There is electricity in biological systems, but it’s due to ions moving across membranes. Nerves work by electrical conduction; electric eels certainly have electricity. But that kind of electricity is different than the kind that runs in wires and houses, runs around computers, makes radios work. It’s not the kind of electricity that has to do with electrons moving in coherent fashion over long distances with little loss. That’s the property of metals, of inorganic compounds.
TR: And now nanotubes could bring this kind of electricity to biological systems?

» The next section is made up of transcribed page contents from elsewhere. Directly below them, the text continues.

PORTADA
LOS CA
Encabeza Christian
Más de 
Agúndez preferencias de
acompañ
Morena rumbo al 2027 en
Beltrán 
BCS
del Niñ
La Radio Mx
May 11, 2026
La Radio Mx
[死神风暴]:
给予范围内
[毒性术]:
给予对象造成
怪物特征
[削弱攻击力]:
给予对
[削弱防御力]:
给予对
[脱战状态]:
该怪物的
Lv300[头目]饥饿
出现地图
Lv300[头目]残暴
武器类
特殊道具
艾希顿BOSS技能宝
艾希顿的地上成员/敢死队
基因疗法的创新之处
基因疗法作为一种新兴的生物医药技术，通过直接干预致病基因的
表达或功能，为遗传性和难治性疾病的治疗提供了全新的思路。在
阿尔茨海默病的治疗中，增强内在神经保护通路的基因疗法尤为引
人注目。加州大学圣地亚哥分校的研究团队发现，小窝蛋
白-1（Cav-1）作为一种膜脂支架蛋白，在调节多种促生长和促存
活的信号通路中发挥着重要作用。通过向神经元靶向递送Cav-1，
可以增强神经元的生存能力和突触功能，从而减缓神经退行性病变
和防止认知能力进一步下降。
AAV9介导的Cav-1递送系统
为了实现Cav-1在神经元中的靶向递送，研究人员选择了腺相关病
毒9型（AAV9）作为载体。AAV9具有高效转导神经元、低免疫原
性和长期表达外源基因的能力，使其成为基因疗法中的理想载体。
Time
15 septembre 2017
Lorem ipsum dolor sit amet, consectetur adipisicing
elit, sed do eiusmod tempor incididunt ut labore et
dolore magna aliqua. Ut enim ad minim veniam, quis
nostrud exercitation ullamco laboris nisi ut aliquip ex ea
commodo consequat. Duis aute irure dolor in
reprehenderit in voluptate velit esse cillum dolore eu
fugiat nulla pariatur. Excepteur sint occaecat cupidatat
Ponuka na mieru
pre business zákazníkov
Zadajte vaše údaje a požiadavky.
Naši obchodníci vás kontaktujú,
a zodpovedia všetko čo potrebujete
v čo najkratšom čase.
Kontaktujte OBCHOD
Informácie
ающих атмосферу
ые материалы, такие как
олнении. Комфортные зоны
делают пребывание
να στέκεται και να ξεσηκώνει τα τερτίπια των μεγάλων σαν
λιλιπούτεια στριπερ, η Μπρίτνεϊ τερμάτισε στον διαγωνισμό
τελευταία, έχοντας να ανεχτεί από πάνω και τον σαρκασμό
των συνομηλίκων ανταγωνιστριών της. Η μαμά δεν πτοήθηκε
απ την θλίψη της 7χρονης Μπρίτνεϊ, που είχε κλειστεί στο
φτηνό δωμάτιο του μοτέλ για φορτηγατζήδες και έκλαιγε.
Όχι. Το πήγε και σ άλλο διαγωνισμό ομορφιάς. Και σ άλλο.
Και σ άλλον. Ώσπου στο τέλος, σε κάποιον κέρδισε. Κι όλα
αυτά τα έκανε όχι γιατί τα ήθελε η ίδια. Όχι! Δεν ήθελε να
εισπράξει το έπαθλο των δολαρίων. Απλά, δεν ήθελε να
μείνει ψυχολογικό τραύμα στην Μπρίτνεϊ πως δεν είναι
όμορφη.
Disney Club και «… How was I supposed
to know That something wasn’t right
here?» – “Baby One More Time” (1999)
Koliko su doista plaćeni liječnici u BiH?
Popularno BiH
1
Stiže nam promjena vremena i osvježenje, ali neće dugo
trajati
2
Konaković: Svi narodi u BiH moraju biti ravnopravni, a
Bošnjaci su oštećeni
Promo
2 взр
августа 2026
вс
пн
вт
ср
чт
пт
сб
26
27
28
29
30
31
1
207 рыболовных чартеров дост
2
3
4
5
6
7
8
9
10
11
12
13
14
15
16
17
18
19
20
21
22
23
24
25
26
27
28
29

SMALLEY: Yes. They bring to molecular biology, to the things that go bump in the night inside a cell, a new toy to play with-something that conducts electricity.
TR: What will the new toys be?
SMALLEY: Stay tuned for the next millennium and we’ll see. I could give some examples, but they’d seem rather pedestrian and ad hoc. Up until you add something like this to the mix, there is no way that the incredible machinery of living cells can construct something that can conduct electricity with the efficiency of metals. Here we have an [organic] molecule that can do that. I don’t believe anyone is bright enough to predict the vast implications of that. But Lord knows how many years it will be before nanotubes are part of living cells. Before that, we can use nanotubes as probes into cells, as probes to detect the structure of molecules, to sequence DNA. These are wonderful new wires to do that.